INSTRUCTIONS FOR THE TASK: Go through the entries below and collect each line with the string "total" in it.

Document layout analysis data

══════

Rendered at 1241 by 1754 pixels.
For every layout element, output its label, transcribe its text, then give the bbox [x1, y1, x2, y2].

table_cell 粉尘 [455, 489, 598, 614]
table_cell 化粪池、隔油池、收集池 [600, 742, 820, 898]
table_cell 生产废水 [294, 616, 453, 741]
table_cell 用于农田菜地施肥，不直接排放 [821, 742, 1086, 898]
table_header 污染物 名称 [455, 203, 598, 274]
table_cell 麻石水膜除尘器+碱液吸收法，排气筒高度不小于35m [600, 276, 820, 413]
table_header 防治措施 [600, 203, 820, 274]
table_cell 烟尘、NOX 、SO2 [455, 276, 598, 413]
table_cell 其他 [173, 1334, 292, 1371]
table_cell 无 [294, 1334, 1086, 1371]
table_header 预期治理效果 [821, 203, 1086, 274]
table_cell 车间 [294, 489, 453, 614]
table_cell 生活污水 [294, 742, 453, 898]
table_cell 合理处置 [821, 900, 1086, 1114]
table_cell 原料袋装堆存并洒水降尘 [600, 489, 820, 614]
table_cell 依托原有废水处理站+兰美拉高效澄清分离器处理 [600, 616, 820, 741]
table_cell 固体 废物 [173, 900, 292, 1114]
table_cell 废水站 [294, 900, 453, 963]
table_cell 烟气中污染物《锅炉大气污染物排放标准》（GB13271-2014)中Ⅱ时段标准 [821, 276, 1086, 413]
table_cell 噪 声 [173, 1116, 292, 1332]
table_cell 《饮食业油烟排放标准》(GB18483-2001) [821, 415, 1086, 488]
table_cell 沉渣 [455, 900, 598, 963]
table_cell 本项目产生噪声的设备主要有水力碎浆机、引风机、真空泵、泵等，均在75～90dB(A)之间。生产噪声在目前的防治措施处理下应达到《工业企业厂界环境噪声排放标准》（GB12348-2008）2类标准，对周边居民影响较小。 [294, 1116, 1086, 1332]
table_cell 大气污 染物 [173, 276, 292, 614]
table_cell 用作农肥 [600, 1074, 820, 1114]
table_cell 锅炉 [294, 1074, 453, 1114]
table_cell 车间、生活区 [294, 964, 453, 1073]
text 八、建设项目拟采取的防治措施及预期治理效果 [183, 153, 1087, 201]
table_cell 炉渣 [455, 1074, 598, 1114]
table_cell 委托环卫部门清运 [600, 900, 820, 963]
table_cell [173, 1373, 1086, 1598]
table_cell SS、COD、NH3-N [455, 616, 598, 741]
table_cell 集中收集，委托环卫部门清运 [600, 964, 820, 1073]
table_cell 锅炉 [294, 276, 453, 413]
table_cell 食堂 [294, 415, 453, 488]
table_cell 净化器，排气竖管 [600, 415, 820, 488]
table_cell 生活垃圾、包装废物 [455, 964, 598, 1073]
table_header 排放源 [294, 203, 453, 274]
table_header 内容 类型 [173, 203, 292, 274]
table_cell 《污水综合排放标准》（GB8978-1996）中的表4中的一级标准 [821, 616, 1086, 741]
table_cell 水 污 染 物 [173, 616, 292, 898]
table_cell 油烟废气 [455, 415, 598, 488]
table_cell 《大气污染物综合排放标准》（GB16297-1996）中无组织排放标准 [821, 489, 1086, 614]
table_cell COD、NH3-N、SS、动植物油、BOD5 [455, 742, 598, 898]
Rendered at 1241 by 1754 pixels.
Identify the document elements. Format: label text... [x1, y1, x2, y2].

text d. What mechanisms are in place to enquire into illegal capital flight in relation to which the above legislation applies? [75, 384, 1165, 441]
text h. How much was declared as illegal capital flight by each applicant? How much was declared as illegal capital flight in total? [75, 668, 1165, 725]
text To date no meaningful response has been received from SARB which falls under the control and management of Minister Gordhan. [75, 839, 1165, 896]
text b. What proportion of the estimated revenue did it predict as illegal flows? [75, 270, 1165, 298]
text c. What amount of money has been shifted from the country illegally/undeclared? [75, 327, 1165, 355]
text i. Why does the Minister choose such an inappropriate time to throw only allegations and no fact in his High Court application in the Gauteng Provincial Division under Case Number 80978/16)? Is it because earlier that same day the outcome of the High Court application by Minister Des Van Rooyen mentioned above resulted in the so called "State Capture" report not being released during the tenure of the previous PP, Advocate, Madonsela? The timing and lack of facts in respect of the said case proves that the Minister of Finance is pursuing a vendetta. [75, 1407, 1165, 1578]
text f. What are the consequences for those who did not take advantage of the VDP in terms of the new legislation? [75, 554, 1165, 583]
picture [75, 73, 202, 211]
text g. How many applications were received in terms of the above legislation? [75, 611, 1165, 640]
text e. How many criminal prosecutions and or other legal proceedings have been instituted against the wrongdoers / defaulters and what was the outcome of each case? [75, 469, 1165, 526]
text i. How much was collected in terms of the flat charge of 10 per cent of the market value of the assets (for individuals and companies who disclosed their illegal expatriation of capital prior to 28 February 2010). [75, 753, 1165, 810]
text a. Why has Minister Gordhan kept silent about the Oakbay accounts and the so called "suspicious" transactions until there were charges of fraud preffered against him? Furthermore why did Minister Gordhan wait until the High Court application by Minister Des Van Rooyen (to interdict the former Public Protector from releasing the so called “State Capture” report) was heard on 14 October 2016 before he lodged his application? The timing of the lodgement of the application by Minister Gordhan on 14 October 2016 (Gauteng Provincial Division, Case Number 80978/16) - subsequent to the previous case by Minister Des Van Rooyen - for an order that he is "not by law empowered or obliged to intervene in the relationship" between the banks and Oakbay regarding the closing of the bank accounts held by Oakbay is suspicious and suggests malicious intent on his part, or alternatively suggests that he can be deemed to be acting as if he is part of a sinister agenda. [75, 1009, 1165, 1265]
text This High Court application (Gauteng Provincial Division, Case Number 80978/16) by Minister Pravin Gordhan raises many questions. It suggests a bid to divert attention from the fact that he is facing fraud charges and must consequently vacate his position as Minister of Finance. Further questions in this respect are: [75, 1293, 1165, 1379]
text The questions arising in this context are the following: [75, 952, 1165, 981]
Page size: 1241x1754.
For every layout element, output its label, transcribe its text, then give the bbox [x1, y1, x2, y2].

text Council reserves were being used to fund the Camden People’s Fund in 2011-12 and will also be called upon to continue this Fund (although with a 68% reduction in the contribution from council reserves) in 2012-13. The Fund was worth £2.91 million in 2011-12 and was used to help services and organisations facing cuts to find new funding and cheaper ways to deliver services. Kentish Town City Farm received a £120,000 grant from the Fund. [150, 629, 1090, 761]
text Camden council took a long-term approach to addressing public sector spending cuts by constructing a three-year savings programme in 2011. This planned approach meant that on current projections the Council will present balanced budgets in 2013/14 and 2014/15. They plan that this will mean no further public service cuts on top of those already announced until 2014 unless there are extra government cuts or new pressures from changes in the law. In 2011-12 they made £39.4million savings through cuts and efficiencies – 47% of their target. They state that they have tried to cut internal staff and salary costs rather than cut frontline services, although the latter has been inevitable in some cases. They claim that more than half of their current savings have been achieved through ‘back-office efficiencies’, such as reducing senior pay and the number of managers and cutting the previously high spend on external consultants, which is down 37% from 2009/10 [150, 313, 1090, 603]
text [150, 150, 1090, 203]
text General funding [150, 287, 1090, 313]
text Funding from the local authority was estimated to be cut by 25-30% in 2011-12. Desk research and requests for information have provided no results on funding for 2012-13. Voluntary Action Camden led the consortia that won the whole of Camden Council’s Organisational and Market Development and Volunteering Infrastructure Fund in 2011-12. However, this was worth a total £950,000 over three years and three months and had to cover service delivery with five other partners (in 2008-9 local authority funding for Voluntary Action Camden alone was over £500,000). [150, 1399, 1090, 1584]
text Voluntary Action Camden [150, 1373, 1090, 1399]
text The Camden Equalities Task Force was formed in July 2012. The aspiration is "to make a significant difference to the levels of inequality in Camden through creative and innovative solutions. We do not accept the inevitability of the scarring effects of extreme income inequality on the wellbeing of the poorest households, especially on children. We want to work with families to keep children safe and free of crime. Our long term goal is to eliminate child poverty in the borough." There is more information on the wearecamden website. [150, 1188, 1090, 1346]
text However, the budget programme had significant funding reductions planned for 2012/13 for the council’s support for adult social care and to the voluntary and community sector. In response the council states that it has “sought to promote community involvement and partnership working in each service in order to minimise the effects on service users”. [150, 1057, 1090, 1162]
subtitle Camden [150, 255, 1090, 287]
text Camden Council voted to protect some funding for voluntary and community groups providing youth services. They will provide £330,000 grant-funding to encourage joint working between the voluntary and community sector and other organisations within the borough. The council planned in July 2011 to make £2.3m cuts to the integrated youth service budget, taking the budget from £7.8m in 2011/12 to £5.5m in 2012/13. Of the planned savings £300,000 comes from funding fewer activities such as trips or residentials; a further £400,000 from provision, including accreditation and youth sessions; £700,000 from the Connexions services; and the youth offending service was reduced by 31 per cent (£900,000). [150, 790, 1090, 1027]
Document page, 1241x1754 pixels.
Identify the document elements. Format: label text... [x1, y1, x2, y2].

══════

REPLY TO THE TASK:
text h. How much was declared as illegal capital flight by each applicant? How much was declared as illegal capital flight in total? [75, 668, 1165, 725]
text Funding from the local authority was estimated to be cut by 25-30% in 2011-12. Desk research and requests for information have provided no results on funding for 2012-13. Voluntary Action Camden led the consortia that won the whole of Camden Council’s Organisational and Market Development and Volunteering Infrastructure Fund in 2011-12. However, this was worth a total £950,000 over three years and three months and had to cover service delivery with five other partners (in 2008-9 local authority funding for Voluntary Action Camden alone was over £500,000). [150, 1399, 1090, 1584]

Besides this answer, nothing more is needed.